The House Foreign Affairs Committee voted yesterday to supplant the law governing the Central Intelligence Agency's covert operations with a new rule providing for much more secrecy.

Acting on a series of voice votes after a closed-door briefing from the CIA, the committee decided to restrict reports to Congress about covert operations to the Senate and House Intelligence committees, and to allow the president to avoid prior notification when he deems it "essential."

A move to require the president to give at least some vague advance notice of especially risky operations -- without specifying any details -- was beaten down.

It was the first test this year of the Carter administration's drive to get rid of restraints imposed on the CIA in the mid-1970s and provide it with a freer hand in the new Cold War atmosphere.

Rep. Lee H. Hamilton (D-Ind.) had won approval last week from a Foreign Affairs subcommittee of a flat rule calling for prior notice to Congress of all covert operations, but he trimmed it back substantially in the face of opposition from the CIA and committee Chairman Clement J. Zablocki (D-Wis.).

The final version, cosponsored by Hamilton and Rep. Willaim S. Broomfield (R-Mich.), calls for advance notice of covert activities to the two intelligence committees, but with two broadly stated exceptions.

Under the committee-approved measure, "the president may defer, for the shortest practicable period such prior reporting if, at the time the report is given, the president certifies that such deferral was essential to meet extraordinary circumstances affecting the vital interest of the U.S. or was essential to avoid unreasonable risk to the safety or security of the personnel or methods employed."

Hamilton said he meant this provision to be invoked only in highly unusual circumstances, but some members voiced fears that it would become the rule rather than the exception.

"The president can certify these conditions any time he wants," protested Rep.
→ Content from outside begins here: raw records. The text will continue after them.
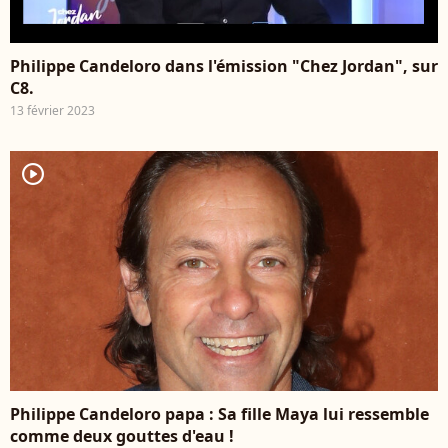
Philippe Candeloro dans l'émission "Chez Jordan", sur
C8.
13 février 2023
player2
Philippe Candeloro papa : Sa fille Maya lui ressemble
comme deux gouttes d'eau !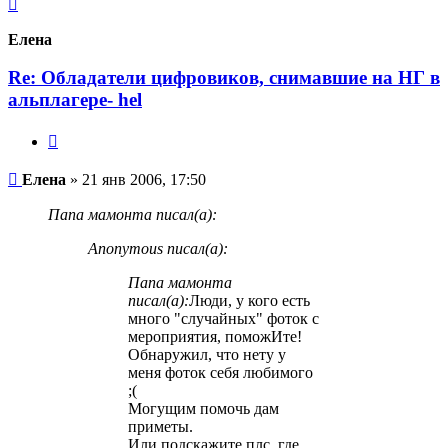
Вернуться
к
началу
Елена
Re: Обладатели цифровиков, снимавшие на НГ в
альплагере- hel
Цитата
Сообщение
Елена
»
21 янв 2006, 17:50
Папа мамонта писал(а):
Anonymous писал(а):
Папа мамонта
писал(а):
Люди, у кого есть
много "случайных" фоток с
мероприятия, поможИте!
Обнаружил, что нету у
меня фоток себя любимого
;(
Могущим помочь дам
приметы.
Или подскажите плс, где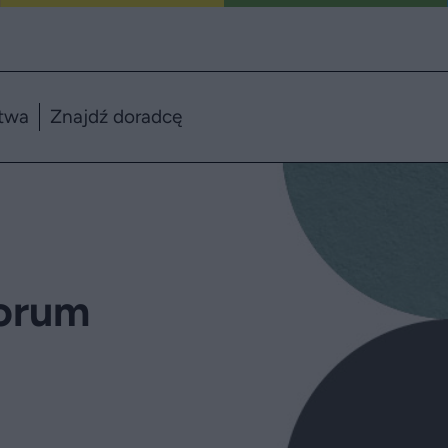
twa
Znajdź doradcę
Forum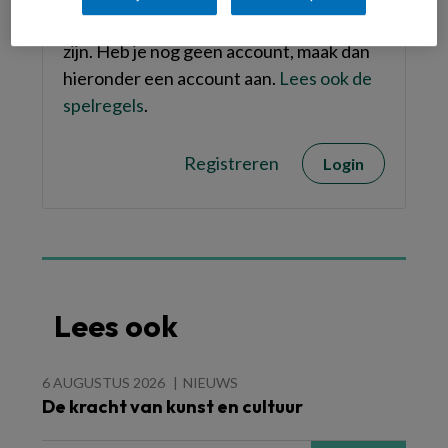
Om te kunnen reageren moet je ingelogd
zijn. Heb je nog geen account, maak dan
hieronder een account aan.
Lees ook de
spelregels
.
Registreren
Login
Lees ook
6 AUGUSTUS 2026
NIEUWS
De kracht van kunst en cultuur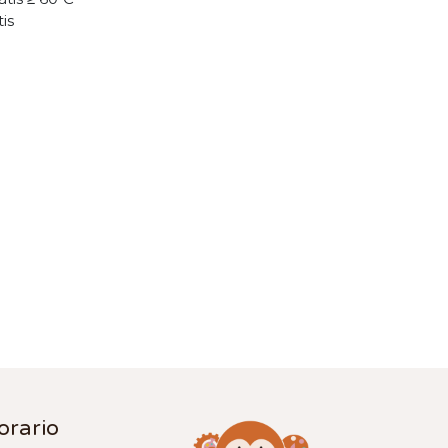
tis
orario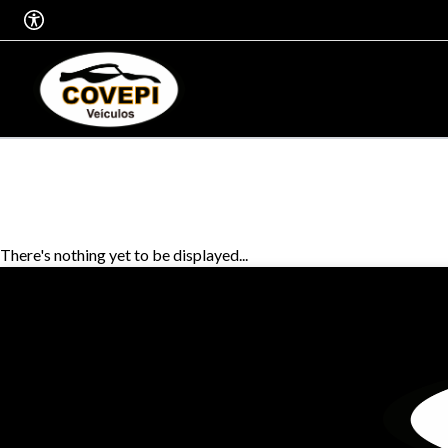
There's nothing yet to be displayed...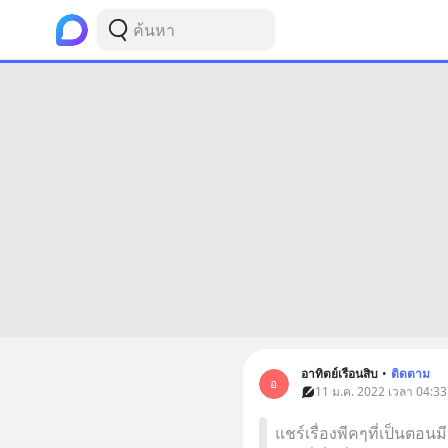
อาทิตย์เรือนสิบ
•
ติดตาม
อ
11 ม.ค. 2022 เวลา 04:33
แชร์เรื่องพีคๆที่เป็นตอ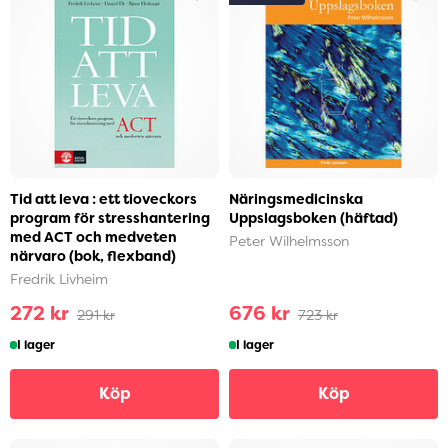
Tid att leva : ett tioveckors
Näringsmedicinska
program för stresshantering
Uppslagsboken (häftad)
med ACT och medveten
Peter Wilhelmsson
närvaro (bok, flexband)
Fredrik Livheim
272 kr
676 kr
291 kr
723 kr
I lager
I lager
Köp
Köp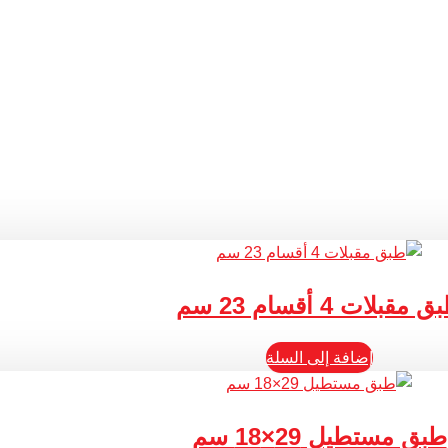
 مقبلات 4 أقسام 23 سم
إضافة إلى السلة
طبق مستطيل 29×18 سم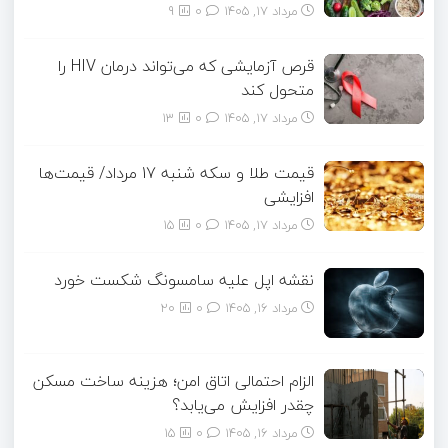
مرداد ۱۷, ۱۴۰۵
0
9
قرص آزمایشی که می‌تواند درمان HIV را
متحول کند
مرداد ۱۷, ۱۴۰۵
0
13
قیمت طلا و سکه شنبه 17 مرداد/ قیمت‌ها
افزایشی
مرداد ۱۷, ۱۴۰۵
0
15
نقشه اپل علیه سامسونگ شکست خورد
مرداد ۱۶, ۱۴۰۵
0
20
الزام احتمالی اتاق امن؛ هزینه ساخت مسکن
چقدر افزایش می‌یابد؟
مرداد ۱۶, ۱۴۰۵
0
15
Donald J. Pease (D-Ohio). "We're essentially saying here that whenever the president is so inclined, there can be a covert operation without notification to Congress" for as long as he chooses.

Pease moved to add a proviso that would require the president at least to tell the intelligence committees "that an unspecified covert operation is about to be undertaken," but the idea was rejected.

"It would provide a field day for the press," declared Rep. David R. Bowen (D-Miss.).

Pease vainly sought to remind his colleagues that the notifications themselves are supposed to be tightly guarded secrets. "There's nothing in my amendment that says it would be broadcast to the media or anyone else," he said.

The present law governing covert operations, known as the Hughes-Ryan amendment, was enacted in 1974 as part of that year's foreign aid bill. The Foreign Affairs Committee yesterday approved the new version in the process of marking up this year's foreign aid authorizations.

Under the provisions of Hughes-Ryan, no covert actions in foreign countries can be undertaken "unless and until the president finds each such operation important to the national security and reports, in a timely fashion, a description and scope of such operation to the appropriate committees" of Congress. Eight Senate and House committees, including Foreign Affairs, are entitled to receive those reports under the law, although one of the panels, House Armed Services, has said it doesn't want them.

Yesterday's action would cut the number to two, the traditionally tight-lipped Senate and House Intelligence committees. Rep. Howard E. Wolpe (D-Mich.), arguing that covert operations clearly affect foreign policy, sought to keep the House Foreign Affairs Committee and Senate Foreign Relations Committee on the list, but his colleagues turned him down, again on a voice vote.

Instead, Hamilton said the Foreign Affairs Committee will seek a change in House rules that would entitle it to three seats on the House Intelligence Committee. It currently has one seat, which is occupied by Chairman Zablocki.